PR. JEFFERSON MAGNO COSTA
Excelentíssimo senhor Presidente da
Academia Evangélica de Letras do Brasil, Reverendo Guilhermino Cunha;
excelentíssimas demais autoridades presentes; caríssimos convidados, nobres
confrades e confreiras:
Ninguém
hoje espere ingenuamente tornar-se um hábil escritor, seguro do seu ofício e
influenciador de sua geração sem, antes, esforçar-se para conhecer as regras e
as riquezas expressionais de sua língua.
Só
conseguiremos atuar impactante e eficientemente como escritores evangélicos se
nos esforçarmos para redescobrir e dominar os amplos recursos da língua
portuguesa.
É
nosso dever estudá-la permanentemente, com a mesma persistência que o aclamado
poeta François Coppé demonstrou no estudo do francês. Ele chegou a responder a
uma norte-americana que lhe perguntou se ele falava inglês: “Não, minha
senhora... Continuo a aprender francês”.
A língua que foi enaltecida por Camões, Antônio
Vieira, Manuel Bernardes, Herculano, Camilo Castelo Branco, Almeida Garret,
Machado de Assis, Eça de Queiroz, Graciliano Ramos, Guimarães Rosa, Fernando
Pessoa, Drummond, Florbela Espanca, Luís Fernando Veríssimo, Henriqueta Lisboa,
Cecília Meireles e tantos outros escritores notáveis na antiguidade e na modernidade,
necessita hoje mais e mais de embaixadores evangélicos que a enobreçam, que a enriqueçam,
que a prestigiem, que a divulguem pelo mundo inteiro por meio de obras-primas
de interesse cristão e universal.
Assim fizeram em inglês os nossos irmãos em
Cristo John Bunyan, com O Peregrino;
John Milton, com O Paraíso Perdido;
C. S. Lewis, com a série As Crônicas de Nárnia,
e outras obras. Isto só para citarmos alguns dos grandes escritores
evangélicos que escreveram e ultrapassaram as fronteiras evangélicas,
conquistando também milhares de leitores no mercado secular.

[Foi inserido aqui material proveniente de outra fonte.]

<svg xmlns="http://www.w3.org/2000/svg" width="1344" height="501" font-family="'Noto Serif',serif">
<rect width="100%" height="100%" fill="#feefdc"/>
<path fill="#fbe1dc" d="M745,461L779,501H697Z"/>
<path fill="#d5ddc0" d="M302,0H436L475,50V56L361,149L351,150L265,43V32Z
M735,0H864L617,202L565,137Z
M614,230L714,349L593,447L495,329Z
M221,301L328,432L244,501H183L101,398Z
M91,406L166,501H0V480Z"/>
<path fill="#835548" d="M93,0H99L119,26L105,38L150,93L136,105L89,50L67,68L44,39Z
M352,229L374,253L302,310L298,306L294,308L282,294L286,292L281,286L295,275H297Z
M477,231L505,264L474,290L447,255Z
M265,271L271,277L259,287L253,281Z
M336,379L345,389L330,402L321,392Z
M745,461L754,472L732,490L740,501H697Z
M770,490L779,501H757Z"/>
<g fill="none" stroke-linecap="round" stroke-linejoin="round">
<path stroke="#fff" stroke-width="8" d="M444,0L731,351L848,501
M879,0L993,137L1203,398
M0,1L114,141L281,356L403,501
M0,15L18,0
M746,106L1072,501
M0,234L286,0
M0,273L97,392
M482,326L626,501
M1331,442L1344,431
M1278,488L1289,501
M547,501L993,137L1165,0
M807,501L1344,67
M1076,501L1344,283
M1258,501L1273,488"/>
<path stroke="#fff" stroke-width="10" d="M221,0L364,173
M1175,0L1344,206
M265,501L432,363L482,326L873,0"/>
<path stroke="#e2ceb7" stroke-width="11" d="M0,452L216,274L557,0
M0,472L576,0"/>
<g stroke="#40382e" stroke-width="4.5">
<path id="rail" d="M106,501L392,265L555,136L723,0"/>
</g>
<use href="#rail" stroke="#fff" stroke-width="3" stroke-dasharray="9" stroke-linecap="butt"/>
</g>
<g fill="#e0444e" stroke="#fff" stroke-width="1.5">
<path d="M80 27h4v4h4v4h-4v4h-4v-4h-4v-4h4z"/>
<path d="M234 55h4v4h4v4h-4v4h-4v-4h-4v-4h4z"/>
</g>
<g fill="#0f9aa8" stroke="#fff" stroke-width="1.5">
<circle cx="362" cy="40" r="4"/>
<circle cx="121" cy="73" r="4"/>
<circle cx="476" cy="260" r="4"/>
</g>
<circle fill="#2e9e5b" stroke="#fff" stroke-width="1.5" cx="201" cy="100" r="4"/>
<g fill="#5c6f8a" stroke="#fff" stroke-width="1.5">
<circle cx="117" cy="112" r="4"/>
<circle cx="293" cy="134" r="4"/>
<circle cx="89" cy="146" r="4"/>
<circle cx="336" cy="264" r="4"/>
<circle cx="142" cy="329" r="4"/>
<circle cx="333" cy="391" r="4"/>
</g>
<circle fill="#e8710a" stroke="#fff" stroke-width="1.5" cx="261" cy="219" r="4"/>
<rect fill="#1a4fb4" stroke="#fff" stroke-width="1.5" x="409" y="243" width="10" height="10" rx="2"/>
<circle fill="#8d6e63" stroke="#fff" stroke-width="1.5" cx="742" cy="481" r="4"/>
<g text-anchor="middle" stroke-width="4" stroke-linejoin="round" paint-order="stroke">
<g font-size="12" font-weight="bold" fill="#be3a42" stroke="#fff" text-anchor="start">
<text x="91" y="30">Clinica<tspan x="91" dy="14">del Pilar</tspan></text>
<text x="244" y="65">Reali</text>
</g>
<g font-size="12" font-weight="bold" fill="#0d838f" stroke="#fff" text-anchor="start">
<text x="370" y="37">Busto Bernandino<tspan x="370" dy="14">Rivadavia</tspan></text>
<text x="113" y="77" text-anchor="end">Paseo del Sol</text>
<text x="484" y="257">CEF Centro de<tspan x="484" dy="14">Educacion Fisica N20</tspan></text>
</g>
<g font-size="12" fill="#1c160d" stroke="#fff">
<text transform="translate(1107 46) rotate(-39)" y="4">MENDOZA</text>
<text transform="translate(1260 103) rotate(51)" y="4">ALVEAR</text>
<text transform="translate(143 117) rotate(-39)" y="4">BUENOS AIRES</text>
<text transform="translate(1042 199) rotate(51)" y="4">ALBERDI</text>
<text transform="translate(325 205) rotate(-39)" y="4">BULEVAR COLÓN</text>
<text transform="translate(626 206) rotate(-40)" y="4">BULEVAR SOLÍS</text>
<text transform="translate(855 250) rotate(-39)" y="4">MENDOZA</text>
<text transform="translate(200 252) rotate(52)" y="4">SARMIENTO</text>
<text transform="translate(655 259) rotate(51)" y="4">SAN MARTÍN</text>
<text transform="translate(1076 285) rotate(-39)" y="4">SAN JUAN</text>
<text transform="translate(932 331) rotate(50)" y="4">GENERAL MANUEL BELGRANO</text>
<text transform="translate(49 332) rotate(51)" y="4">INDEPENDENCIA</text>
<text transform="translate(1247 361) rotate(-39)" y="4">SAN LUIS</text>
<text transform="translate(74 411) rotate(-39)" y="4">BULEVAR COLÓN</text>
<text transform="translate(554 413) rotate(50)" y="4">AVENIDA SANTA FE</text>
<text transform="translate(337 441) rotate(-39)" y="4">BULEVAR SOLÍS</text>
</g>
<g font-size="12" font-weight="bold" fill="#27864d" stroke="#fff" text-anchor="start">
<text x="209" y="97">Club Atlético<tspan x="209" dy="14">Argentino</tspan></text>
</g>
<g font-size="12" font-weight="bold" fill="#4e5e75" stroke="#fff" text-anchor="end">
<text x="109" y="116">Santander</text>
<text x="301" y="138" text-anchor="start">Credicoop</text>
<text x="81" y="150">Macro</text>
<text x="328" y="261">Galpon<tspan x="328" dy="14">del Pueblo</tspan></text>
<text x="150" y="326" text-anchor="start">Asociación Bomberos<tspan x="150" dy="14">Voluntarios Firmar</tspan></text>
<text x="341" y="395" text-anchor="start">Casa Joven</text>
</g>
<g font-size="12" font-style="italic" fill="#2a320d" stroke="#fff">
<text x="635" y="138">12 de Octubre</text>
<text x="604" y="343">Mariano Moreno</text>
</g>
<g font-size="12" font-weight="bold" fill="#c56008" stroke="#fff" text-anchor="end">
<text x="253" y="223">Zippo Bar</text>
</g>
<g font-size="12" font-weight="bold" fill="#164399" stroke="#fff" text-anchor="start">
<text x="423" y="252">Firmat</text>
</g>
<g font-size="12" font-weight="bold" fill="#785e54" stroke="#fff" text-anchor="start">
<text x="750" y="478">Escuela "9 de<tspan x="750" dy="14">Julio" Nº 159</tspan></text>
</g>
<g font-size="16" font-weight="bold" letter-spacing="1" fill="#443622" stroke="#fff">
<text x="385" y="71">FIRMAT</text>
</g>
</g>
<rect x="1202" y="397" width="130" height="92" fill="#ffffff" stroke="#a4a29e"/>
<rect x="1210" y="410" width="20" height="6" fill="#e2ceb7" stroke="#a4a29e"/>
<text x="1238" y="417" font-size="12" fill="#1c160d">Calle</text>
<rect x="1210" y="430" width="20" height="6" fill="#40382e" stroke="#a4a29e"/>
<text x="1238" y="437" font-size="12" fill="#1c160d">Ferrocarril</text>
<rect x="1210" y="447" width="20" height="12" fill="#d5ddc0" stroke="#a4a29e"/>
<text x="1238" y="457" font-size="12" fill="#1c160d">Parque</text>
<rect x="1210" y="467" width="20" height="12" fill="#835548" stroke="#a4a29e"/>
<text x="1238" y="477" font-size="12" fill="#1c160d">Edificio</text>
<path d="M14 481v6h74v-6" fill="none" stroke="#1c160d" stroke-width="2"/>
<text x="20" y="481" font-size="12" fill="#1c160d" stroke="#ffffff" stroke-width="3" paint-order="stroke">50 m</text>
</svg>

Nós, escritores evangélicos, estamos em
dívida para com nossa língua, a portuguesa; língua que o poeta Manuel Bandeira
usou para, em um soneto, honrar o imortal autor de Os Lusíadas, Luís Vaz de
Camões. Disse Bandeira:
Quando
n'alma pesar de tua raça
A
névoa da apagada e vil tristeza,
Busque
ela sempre a glória que não passa,
Em
teu poema de heroísmo e de beleza.
Gênio
purificado na desgraça,
Tu
resumiste em ti toda a grandeza:
Poeta
e soldado... Em ti brilhou sem jaça
O
amor da grande pátria portuguesa.
E
enquanto o fero canto ecoar na mente
Da
estirpe que em perigos sublimados
Plantou
a cruz em cada continente,
Não
morrerá sem poetas nem soldados,
A
língua em que cantaste rudemente
As
armas e os barões assinalados.
“Minha pátria é minha língua”, disse o genial
poeta português Fernando Pessoa. E também é a nossa, a pátria dos escritores
evangélicos brasileiros. O gramático Napoleão Mendes de Almeida fez uma
oportuna advertência no prefácio de sua Gramática
Metódica. Disse ele:
“Conhecer
a língua portuguesa não é privilégio de gramáticos, senão de todo brasileiro
que preza sua nacionalidade. É erro de consequências imprevisíveis acreditar
que só os escritores profissionais têm a obrigação de saber escrever. Saber
escrever a própria língua faz parte dos deveres cívicos.”
Todavia,
não é minha intenção deixar subentendido aqui que só escrevem bem aqueles que
possuem conhecimentos gramaticais tão sólidos como os de um Napoleão Mendes de
Almeida, os de um Celso Cunha ou os de um professor Pasquale Cipro Neto, e
outros. Não cheguemos a tanto; a não ser que tenhamos inegável vocação para o
estudo específico da língua, conforme tiveram os pastores Eduardo Carlos
Pereira e Vittorio Bergo, autores de gramáticas e de outros trabalhos de
natureza filológica nacionalmente reconhecidos.
"Dicionarista
e gramático não são sinônimos de bom escritor. Tem-se observado, por exemplo,
que os grandes dicionaristas, os grandes gramáticos, embora conhecendo todos os
recursos da palavra, todos os processos que levam uma pessoa a escrever bem,
raramente são grandes escritores”, foi o que nos lembrou o filólogo português
Cândido de Figueiredo.
É um
fato que todas as histórias das literaturas confirmam. Escrever bem requer algo
mais do que sólidos conhecimentos linguísticos. Requer sensibilidade,
imaginação e um toque pessoal de arte (também conhecido como originalidade). Em
uma palavra: talento.
Portanto,
ninguém adquire capacidade e sensibilidade literárias lendo tão-somente
gramáticas. O estudo da gramática não é a melhor forma de alguém aprender a
amar ou dominar o seu idioma. O estudo da gramática não faz escritor, faz
filólogo. Só os grandes escritores são capazes de nos ensinar a escrever bem.
O
melhor, o mais agradável e fecundo caminho para alguém familiarizar-se e passar
a amar o seu idioma é lendo os melhores livros dos melhores escritores da
literatura que esse idioma produziu. Mas fazer essa leitura não significa que
devemos dar um mergulho em milhares de obras; o essencial é que leiamos as
melhores.
Para
quem já é ou deseja tornar-se escritor, o amor ao idioma materno é fundamental.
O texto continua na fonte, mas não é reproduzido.